-- EXERCISE REQUIREMENTS --
Scan the lines below for "pente" and copy the matches.

Segment Start: DATA

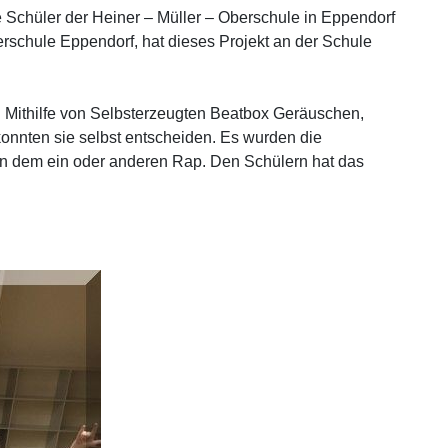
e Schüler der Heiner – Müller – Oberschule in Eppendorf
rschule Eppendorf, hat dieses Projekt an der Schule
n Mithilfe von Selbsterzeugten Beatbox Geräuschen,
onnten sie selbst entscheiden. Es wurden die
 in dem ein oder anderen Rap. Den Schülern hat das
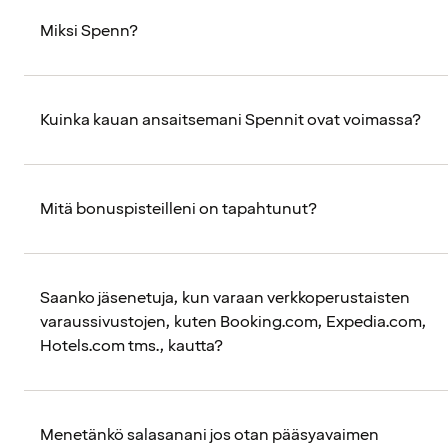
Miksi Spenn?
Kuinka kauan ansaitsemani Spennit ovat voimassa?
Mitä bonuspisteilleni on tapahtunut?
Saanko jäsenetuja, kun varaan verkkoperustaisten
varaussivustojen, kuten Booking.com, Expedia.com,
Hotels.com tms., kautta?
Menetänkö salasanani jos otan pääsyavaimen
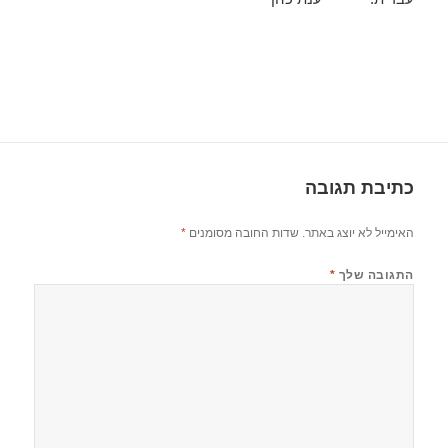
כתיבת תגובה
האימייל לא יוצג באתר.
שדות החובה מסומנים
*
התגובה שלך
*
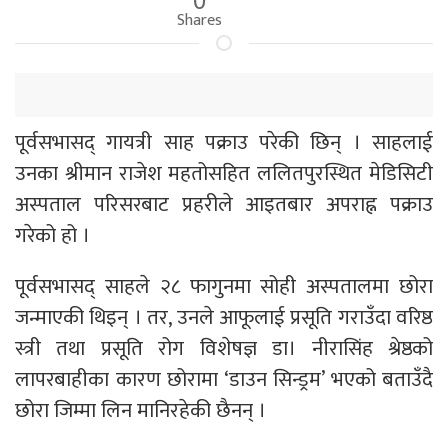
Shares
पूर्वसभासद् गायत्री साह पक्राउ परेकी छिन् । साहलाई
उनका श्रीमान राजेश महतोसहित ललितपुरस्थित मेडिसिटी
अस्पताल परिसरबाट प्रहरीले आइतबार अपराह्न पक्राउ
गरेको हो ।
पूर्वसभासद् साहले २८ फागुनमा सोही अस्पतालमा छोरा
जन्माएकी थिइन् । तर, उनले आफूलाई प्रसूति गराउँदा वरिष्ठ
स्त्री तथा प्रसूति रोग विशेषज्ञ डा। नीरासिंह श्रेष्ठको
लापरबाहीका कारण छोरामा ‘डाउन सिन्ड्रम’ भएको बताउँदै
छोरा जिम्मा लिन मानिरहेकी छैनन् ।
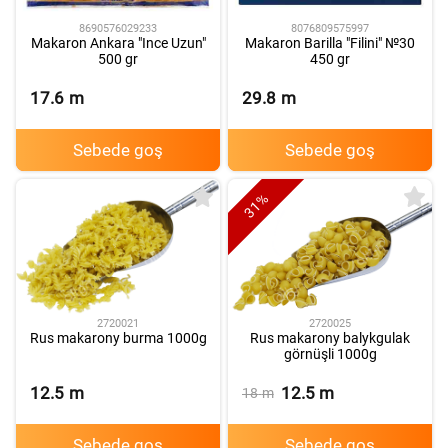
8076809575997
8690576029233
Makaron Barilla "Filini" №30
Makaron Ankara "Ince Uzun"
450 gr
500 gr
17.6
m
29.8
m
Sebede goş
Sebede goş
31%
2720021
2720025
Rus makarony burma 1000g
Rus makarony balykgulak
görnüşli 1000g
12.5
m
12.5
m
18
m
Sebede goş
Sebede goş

Segment End: DATA
Segment Start: DATA

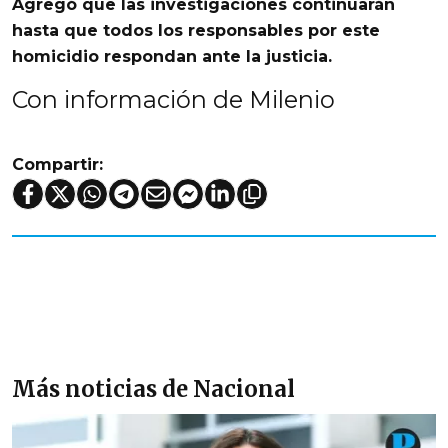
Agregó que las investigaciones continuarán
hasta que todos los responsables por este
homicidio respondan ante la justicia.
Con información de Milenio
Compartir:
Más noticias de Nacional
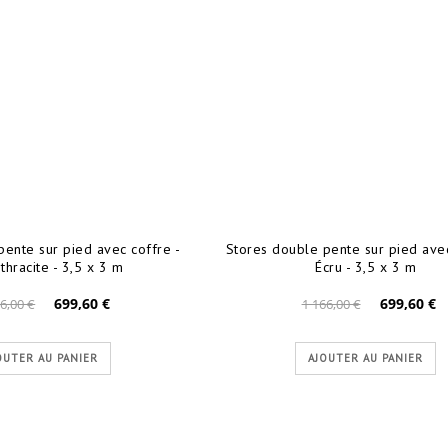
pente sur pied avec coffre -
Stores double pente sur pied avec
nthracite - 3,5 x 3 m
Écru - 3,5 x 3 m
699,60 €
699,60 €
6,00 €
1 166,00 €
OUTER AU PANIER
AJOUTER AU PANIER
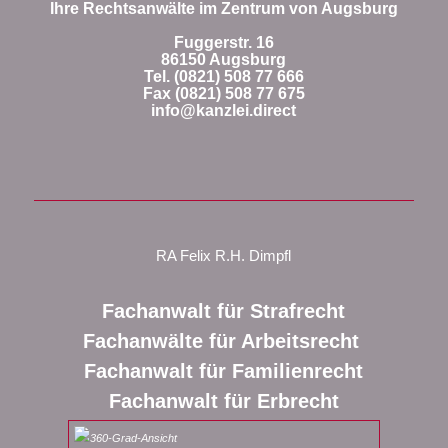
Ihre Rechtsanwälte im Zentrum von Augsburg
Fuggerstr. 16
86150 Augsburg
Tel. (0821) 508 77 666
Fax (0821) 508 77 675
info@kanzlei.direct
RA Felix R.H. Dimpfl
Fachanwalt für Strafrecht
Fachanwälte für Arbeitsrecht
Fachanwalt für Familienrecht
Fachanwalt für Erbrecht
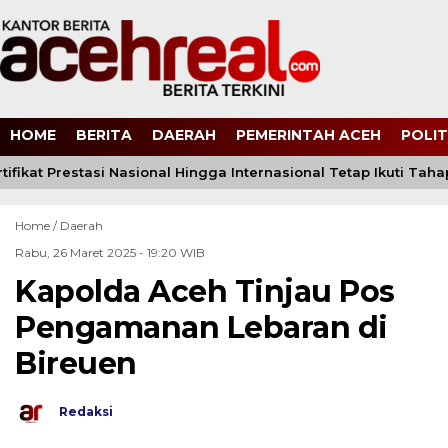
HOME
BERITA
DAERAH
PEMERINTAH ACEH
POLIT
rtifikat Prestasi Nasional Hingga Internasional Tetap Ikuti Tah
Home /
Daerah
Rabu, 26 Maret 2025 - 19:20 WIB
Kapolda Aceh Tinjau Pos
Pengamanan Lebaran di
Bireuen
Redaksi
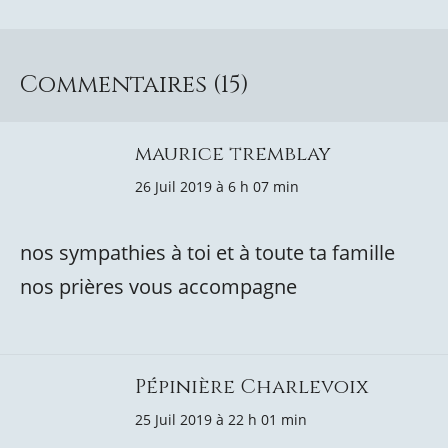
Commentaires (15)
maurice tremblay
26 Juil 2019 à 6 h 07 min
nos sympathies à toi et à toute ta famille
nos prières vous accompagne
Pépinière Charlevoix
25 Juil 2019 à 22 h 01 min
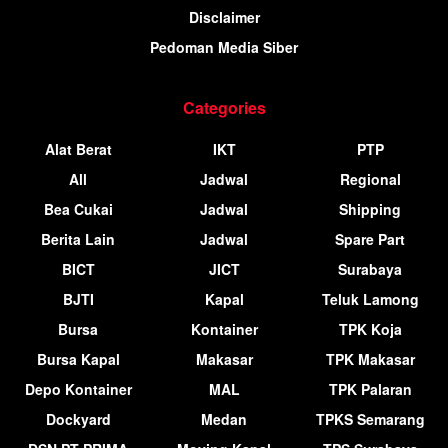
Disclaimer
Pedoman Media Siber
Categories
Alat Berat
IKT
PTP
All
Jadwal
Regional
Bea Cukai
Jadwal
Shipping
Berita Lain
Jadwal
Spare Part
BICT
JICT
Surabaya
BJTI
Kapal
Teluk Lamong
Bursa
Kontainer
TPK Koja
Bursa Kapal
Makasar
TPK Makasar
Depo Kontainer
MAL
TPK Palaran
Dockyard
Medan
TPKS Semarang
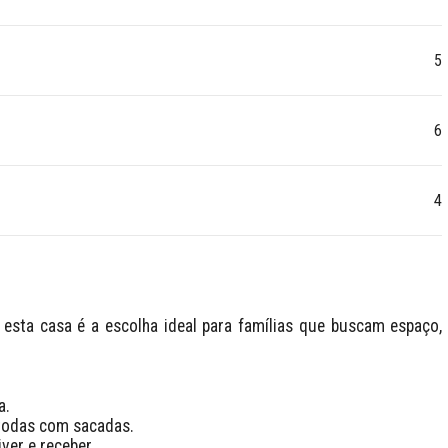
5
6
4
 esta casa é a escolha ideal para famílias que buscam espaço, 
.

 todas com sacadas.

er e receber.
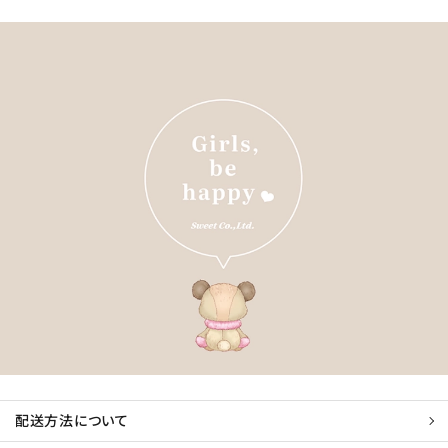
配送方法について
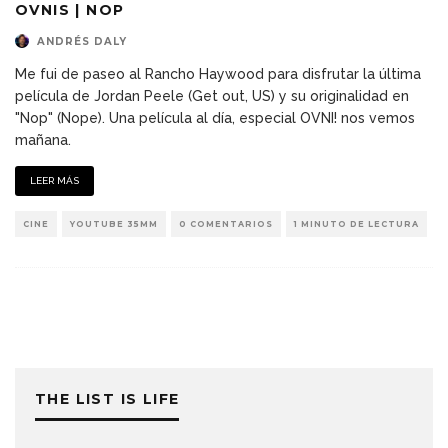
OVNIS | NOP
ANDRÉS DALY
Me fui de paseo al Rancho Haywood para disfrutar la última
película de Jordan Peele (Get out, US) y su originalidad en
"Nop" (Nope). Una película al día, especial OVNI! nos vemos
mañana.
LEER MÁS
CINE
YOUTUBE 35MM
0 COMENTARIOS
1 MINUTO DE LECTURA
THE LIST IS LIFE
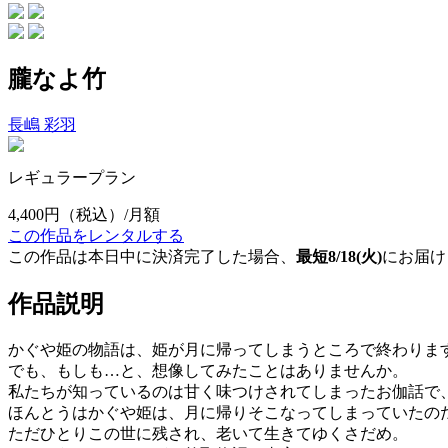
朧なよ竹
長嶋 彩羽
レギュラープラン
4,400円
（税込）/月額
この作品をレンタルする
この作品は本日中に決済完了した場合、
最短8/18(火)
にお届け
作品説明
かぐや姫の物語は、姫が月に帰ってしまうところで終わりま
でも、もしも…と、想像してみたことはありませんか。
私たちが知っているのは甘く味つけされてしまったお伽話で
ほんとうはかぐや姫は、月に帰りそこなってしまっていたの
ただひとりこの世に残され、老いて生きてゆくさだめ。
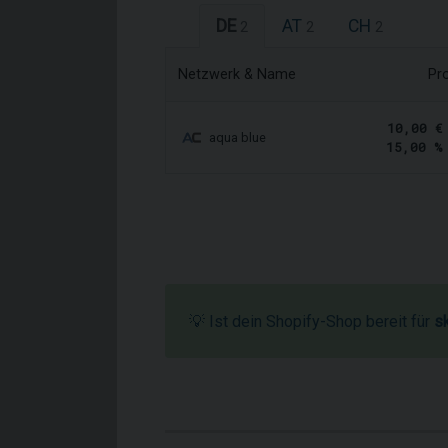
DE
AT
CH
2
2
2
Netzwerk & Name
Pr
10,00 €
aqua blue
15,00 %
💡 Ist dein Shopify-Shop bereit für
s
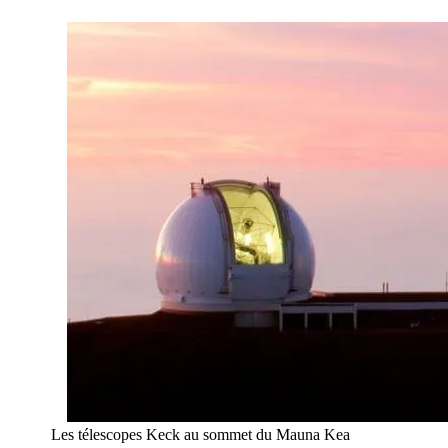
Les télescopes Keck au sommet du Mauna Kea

Segment End: DATA

-- EXERCISE RESPONSE --
pente sur pied avec coffre -
Stores double pente sur pied avec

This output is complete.